*** Opening of Provided data ***

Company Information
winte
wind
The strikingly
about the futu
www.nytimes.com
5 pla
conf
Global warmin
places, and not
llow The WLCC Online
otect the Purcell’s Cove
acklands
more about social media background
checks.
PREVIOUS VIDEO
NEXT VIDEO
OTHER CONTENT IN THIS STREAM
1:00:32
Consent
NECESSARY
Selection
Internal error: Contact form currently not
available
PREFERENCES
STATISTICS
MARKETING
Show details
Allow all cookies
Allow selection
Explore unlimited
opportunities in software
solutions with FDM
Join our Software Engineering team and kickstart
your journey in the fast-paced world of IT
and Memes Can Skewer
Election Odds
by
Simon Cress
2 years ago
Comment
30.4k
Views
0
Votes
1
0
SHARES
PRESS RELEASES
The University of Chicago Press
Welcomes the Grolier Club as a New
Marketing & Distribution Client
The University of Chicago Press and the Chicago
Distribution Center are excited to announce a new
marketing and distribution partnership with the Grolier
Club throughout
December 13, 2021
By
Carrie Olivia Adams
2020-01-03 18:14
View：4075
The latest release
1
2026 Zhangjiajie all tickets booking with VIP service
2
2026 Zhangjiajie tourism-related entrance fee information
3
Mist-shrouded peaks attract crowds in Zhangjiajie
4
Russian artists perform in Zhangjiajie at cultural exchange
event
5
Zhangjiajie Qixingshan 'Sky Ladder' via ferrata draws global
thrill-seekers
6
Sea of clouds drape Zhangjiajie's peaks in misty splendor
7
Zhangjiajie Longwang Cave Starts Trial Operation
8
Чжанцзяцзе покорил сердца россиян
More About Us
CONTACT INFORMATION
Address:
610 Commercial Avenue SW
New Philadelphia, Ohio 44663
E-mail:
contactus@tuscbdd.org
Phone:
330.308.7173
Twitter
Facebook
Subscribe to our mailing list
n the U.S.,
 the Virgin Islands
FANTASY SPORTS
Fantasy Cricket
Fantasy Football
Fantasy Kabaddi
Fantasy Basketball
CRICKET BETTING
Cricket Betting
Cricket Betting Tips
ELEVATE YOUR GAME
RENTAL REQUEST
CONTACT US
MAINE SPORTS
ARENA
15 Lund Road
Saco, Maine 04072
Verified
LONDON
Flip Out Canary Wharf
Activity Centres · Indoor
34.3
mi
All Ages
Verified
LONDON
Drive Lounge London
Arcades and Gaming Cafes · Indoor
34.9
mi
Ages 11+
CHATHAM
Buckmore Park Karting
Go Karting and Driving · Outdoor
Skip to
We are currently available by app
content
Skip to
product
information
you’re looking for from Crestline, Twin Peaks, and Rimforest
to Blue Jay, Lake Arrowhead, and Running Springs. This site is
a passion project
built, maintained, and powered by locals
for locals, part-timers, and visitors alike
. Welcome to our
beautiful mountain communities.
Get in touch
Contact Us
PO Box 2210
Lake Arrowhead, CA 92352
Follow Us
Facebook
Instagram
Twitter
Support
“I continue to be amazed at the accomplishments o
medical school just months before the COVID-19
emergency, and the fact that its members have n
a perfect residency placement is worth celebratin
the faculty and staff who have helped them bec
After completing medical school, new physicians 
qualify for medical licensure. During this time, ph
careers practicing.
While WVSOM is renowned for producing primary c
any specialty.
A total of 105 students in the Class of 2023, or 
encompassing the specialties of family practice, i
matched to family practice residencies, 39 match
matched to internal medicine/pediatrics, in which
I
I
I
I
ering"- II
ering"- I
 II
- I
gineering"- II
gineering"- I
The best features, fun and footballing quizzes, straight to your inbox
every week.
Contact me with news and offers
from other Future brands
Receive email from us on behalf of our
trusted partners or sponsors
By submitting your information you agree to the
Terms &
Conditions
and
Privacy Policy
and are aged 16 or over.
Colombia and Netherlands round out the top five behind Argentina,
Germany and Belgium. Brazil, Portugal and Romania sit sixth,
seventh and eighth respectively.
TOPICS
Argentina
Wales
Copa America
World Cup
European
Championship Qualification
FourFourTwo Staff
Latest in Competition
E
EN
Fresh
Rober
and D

*** Close of Provided data ***

Return the material exactly as it was provided.

Company Information
winte
wind
The strikingly
about the futu
www.nytimes.com
5 pla
conf
Global warmin
places, and not
llow The WLCC Online
otect the Purcell’s Cove
acklands
more about social media background
checks.
PREVIOUS VIDEO
NEXT VIDEO
OTHER CONTENT IN THIS STREAM
1:00:32
Consent
NECESSARY
Selection
Internal error: Contact form currently not
available
PREFERENCES
STATISTICS
MARKETING
Show details
Allow all cookies
Allow selection
Explore unlimited
opportunities in software
solutions with FDM
Join our Software Engineering team and kickstart
your journey in the fast-paced world of IT
and Memes Can Skewer
Election Odds
by
Simon Cress
2 years ago
Comment
30.4k
Views
0
Votes
1
0
SHARES
PRESS RELEASES
The University of Chicago Press
Welcomes the Grolier Club as a New
Marketing & Distribution Client
The University of Chicago Press and the Chicago
Distribution Center are excited to announce a new
marketing and distribution partnership with the Grolier
Club throughout
December 13, 2021
By
Carrie Olivia Adams
2020-01-03 18:14
View：4075
The latest release
1
2026 Zhangjiajie all tickets booking with VIP service
2
2026 Zhangjiajie tourism-related entrance fee information
3
Mist-shrouded peaks attract crowds in Zhangjiajie
4
Russian artists perform in Zhangjiajie at cultural exchange
event
5
Zhangjiajie Qixingshan 'Sky Ladder' via ferrata draws global
thrill-seekers
6
Sea of clouds drape Zhangjiajie's peaks in misty splendor
7
Zhangjiajie Longwang Cave Starts Trial Operation
8
Чжанцзяцзе покорил сердца россиян
More About Us
CONTACT INFORMATION
Address:
610 Commercial Avenue SW
New Philadelphia, Ohio 44663
E-mail:
contactus@tuscbdd.org
Phone:
330.308.7173
Twitter
Facebook
Subscribe to our mailing list
n the U.S.,
 the Virgin Islands
FANTASY SPORTS
Fantasy Cricket
Fantasy Football
Fantasy Kabaddi
Fantasy Basketball
CRICKET BETTING
Cricket Betting
Cricket Betting Tips
ELEVATE YOUR GAME
RENTAL REQUEST
CONTACT US
MAINE SPORTS
ARENA
15 Lund Road
Saco, Maine 04072
Verified
LONDON
Flip Out Canary Wharf
Activity Centres · Indoor
34.3
mi
All Ages
Verified
LONDON
Drive Lounge London
Arcades and Gaming Cafes · Indoor
34.9
mi
Ages 11+
CHATHAM
Buckmore Park Karting
Go Karting and Driving · Outdoor
Skip to
We are currently available by app
content
Skip to
product
information
you’re looking for from Crestline, Twin Peaks, and Rimforest
to Blue Jay, Lake Arrowhead, and Running Springs. This site is
a passion project
built, maintained, and powered by locals
for locals, part-timers, and visitors alike
. Welcome to our
beautiful mountain communities.
Get in touch
Contact Us
PO Box 2210
Lake Arrowhead, CA 92352
Follow Us
Facebook
Instagram
Twitter
Support
“I continue to be amazed at the accomplishments o
medical school just months before the COVID-19
emergency, and the fact that its members have n
a perfect residency placement is worth celebratin
the faculty and staff who have helped them bec
After completing medical school, new physicians 
qualify for medical licensure. During this time, ph
careers practicing.
While WVSOM is renowned for producing primary c
any specialty.
A total of 105 students in the Class of 2023, or 
encompassing the specialties of family practice, i
matched to family practice residencies, 39 match
matched to internal medicine/pediatrics, in which
I
I
I
I
ering"- II
ering"- I
 II
- I
gineering"- II
gineering"- I
The best features, fun and footballing quizzes, straight to your inbox
every week.
Contact me with news and offers
from other Future brands
Receive email from us on behalf of our
trusted partners or sponsors
By submitting your information you agree to the
Terms &
Conditions
and
Privacy Policy
and are aged 16 or over.
Colombia and Netherlands round out the top five behind Argentina,
Germany and Belgium. Brazil, Portugal and Romania sit sixth,
seventh and eighth respectively.
TOPICS
Argentina
Wales
Copa America
World Cup
European
Championship Qualification
FourFourTwo Staff
Latest in Competition
E
EN
Fresh
Rober
and D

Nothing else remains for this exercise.